**Task**.
Return each line of the records below in which the string "funda" turns up.

Items from a data source
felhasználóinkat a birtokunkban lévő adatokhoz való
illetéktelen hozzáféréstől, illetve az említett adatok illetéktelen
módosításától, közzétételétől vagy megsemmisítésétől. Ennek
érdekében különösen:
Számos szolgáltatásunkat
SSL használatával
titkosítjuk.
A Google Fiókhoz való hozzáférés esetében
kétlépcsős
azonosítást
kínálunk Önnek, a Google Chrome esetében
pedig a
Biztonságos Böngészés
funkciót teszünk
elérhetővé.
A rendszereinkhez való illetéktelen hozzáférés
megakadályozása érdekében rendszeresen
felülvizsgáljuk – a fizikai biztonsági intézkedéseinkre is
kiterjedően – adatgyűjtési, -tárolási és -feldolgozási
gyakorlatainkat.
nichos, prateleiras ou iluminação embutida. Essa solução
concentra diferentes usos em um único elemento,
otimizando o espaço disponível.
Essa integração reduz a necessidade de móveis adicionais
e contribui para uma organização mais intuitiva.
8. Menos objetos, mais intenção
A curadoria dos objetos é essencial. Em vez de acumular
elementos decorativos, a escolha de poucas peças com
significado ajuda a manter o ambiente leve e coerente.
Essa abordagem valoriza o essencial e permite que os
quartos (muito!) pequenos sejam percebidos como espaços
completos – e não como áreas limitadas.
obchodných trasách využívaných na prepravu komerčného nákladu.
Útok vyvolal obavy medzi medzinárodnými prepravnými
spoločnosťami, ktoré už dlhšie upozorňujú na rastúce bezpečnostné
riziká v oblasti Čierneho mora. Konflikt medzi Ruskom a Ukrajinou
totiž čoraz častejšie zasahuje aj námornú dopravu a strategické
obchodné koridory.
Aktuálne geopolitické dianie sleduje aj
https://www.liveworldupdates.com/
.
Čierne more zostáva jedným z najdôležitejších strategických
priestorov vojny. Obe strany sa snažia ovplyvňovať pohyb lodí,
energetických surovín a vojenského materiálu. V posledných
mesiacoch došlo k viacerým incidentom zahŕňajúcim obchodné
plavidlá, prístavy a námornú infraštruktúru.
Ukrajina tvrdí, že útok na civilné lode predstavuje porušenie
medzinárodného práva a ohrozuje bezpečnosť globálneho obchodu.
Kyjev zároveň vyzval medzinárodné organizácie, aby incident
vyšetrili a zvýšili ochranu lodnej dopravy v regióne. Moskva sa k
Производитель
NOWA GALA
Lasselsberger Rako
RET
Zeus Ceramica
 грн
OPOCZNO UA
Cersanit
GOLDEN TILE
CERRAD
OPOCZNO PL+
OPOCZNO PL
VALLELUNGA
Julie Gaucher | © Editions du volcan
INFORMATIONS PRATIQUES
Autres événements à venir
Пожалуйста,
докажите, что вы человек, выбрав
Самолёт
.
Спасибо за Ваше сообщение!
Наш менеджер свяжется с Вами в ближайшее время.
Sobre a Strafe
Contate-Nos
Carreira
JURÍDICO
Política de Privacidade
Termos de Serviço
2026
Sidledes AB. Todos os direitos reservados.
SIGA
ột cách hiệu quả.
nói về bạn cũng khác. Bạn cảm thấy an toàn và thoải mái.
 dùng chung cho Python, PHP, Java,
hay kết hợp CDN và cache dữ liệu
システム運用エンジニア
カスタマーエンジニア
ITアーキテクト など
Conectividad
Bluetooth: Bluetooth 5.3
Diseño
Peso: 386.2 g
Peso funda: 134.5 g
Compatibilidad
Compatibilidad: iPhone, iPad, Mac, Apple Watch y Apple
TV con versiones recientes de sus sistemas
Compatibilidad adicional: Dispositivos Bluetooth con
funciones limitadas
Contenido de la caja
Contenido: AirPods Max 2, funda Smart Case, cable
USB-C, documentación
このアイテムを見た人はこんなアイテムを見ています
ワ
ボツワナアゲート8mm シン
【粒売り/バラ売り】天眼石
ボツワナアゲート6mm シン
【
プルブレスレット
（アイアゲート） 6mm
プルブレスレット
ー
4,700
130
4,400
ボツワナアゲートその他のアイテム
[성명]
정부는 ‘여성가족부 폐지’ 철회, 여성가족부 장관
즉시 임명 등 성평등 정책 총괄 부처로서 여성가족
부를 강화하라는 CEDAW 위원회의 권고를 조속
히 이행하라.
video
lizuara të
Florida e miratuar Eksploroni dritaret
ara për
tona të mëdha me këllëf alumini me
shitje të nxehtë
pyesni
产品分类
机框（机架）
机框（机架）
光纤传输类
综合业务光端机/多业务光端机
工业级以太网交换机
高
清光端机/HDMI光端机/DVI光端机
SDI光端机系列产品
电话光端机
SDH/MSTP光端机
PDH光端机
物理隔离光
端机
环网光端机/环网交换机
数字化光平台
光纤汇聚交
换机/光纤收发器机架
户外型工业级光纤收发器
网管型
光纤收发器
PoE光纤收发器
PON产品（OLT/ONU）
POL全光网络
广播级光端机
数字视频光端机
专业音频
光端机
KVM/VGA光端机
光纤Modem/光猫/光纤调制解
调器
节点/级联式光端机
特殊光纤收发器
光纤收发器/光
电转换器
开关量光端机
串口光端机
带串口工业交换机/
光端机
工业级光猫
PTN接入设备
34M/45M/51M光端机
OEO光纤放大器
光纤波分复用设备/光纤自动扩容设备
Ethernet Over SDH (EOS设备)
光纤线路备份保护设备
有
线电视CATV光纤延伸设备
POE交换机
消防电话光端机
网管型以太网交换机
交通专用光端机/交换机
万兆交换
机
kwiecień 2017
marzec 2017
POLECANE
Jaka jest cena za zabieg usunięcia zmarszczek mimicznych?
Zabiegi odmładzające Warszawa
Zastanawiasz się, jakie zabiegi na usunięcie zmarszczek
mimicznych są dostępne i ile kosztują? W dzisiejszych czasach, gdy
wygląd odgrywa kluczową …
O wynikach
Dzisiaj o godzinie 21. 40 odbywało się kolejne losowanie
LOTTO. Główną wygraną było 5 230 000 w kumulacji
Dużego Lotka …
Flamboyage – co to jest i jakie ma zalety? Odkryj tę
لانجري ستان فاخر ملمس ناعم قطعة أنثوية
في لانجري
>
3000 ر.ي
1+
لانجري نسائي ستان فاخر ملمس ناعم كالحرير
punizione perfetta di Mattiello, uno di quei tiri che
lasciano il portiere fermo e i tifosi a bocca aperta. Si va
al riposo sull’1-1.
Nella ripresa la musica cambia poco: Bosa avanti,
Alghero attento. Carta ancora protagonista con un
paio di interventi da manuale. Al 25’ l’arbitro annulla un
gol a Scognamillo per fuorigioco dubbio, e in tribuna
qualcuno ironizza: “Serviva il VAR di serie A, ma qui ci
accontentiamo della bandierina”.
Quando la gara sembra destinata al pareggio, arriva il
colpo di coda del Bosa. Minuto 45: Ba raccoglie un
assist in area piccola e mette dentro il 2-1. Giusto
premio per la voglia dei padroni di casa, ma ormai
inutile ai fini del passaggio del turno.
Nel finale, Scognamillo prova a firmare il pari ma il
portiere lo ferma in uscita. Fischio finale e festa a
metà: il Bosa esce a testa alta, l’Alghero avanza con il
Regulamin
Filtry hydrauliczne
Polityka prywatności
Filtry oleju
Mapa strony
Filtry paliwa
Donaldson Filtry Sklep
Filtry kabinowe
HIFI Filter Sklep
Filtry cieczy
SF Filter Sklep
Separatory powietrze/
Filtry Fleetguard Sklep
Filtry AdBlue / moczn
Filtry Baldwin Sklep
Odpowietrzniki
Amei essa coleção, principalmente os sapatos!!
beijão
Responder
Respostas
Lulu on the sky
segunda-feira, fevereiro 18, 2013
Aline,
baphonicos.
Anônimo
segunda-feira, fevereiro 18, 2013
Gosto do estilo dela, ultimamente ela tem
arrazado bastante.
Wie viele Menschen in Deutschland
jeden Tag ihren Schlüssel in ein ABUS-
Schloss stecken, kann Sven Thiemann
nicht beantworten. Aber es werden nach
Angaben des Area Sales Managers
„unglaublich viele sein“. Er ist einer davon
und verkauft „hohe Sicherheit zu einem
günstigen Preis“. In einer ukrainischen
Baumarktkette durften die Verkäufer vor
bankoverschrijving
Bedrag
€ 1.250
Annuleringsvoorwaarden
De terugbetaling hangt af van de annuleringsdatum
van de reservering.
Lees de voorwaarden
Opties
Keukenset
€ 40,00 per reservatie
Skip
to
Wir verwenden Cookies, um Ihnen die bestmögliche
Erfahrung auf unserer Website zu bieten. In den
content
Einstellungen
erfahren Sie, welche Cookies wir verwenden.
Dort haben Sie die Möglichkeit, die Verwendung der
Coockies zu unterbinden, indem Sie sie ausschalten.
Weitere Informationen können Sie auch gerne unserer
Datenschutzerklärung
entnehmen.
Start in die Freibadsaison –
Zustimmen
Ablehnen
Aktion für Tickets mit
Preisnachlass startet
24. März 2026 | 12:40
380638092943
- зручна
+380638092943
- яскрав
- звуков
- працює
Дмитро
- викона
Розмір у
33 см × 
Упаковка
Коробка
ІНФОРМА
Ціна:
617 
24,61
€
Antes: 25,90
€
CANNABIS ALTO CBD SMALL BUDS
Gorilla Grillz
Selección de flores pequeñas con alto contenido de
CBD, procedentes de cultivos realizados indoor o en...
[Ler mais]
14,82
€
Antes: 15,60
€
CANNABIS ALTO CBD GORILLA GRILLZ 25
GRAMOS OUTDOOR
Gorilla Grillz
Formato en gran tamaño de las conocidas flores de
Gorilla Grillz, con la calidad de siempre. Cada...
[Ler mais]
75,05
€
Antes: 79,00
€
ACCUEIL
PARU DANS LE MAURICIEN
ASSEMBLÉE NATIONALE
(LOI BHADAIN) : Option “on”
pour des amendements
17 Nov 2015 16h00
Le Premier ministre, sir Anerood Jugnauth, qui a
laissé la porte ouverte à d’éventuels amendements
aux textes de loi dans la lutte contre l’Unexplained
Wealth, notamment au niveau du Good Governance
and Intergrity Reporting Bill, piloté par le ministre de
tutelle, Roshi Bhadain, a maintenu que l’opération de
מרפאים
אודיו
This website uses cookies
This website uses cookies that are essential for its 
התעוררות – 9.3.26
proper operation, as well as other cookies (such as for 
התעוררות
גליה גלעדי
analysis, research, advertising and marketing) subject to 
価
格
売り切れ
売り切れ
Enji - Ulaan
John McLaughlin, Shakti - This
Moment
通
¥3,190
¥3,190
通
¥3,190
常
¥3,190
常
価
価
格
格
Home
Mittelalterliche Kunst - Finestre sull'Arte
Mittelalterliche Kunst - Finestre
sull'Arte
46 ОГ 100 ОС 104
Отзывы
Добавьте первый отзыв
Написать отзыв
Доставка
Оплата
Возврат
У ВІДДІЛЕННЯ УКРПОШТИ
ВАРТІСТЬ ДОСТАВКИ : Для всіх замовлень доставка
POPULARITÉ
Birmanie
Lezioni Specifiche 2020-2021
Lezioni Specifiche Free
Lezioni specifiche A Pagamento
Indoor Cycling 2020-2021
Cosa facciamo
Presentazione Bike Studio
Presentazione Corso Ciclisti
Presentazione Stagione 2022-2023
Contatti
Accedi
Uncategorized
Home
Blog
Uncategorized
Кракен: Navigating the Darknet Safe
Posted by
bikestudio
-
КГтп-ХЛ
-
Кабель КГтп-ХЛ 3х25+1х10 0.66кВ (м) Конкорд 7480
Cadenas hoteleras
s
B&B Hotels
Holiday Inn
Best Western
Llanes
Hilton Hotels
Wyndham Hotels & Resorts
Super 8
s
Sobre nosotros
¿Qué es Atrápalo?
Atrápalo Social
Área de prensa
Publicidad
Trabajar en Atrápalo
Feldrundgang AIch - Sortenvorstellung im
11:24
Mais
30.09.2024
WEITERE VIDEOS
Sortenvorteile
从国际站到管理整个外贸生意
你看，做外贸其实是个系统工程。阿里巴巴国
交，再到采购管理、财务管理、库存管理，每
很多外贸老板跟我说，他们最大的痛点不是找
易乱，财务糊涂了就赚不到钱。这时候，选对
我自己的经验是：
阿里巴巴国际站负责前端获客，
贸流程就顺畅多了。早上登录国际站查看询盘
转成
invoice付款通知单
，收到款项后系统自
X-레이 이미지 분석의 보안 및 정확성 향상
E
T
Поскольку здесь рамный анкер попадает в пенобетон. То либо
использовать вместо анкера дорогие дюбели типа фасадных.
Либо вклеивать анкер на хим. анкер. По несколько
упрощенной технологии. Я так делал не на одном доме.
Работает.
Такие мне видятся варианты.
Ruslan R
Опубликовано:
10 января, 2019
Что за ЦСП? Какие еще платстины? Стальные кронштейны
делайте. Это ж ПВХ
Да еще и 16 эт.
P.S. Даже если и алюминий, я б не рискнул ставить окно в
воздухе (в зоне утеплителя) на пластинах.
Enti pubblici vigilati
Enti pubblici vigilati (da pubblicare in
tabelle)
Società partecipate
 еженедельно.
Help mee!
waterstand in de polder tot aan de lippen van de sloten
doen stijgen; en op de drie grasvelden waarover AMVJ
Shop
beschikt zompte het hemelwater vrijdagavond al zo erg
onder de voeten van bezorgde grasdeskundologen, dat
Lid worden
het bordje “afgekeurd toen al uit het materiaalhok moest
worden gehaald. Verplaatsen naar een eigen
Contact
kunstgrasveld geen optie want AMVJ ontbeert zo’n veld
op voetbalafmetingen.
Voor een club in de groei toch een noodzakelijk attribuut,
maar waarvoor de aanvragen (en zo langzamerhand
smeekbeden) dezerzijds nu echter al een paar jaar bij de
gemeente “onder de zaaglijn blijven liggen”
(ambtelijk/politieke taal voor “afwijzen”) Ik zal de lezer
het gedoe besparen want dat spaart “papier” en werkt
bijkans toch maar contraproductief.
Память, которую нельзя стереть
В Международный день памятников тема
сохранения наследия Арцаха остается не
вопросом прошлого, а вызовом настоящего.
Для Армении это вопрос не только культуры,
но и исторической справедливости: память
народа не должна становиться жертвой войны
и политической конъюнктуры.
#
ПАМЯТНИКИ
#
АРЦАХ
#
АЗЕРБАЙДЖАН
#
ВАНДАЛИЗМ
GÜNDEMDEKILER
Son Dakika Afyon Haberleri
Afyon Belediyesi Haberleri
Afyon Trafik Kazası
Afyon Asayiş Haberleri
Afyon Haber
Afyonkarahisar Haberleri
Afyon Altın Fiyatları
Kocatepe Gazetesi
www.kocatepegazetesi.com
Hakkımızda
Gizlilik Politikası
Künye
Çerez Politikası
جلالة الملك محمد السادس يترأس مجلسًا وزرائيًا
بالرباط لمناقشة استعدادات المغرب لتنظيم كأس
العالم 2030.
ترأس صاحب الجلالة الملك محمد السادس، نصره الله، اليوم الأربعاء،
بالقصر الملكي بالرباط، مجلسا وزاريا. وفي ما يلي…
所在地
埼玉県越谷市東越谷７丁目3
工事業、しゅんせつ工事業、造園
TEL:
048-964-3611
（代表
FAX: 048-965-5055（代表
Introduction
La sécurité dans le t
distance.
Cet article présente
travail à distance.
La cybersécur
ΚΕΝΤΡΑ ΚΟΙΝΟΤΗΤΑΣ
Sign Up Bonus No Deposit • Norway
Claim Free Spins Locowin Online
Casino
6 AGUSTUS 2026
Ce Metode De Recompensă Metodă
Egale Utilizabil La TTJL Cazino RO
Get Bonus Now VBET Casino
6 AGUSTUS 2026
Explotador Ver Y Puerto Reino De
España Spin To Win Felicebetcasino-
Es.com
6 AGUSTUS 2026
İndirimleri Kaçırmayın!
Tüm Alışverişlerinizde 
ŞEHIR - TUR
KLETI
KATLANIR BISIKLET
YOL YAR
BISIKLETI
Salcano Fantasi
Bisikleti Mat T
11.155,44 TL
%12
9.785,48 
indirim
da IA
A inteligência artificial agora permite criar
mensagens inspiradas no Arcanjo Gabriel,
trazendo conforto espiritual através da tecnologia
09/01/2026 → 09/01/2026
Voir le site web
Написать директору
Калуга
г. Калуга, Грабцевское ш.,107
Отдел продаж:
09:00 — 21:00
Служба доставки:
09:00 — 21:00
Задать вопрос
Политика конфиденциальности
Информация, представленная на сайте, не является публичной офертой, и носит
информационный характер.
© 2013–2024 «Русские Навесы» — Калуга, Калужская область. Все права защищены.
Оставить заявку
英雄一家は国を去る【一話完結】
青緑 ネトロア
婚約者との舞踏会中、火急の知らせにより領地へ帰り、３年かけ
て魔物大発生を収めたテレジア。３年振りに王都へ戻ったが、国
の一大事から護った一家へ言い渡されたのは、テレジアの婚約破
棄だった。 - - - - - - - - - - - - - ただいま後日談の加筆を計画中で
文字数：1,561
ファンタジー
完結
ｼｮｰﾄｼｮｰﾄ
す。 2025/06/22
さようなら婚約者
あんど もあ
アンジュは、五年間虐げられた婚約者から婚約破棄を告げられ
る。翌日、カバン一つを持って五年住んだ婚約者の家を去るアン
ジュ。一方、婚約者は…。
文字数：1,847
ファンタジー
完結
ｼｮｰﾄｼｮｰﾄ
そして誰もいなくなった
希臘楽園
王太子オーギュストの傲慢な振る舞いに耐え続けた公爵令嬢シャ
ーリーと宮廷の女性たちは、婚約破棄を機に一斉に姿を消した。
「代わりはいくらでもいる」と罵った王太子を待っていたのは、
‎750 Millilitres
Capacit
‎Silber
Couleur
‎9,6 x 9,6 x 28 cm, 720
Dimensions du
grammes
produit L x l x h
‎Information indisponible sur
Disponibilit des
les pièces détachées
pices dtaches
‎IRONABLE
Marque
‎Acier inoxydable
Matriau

**Completed exercise**.
Peso funda: 134.5 g
Contenido: AirPods Max 2, funda Smart Case, cable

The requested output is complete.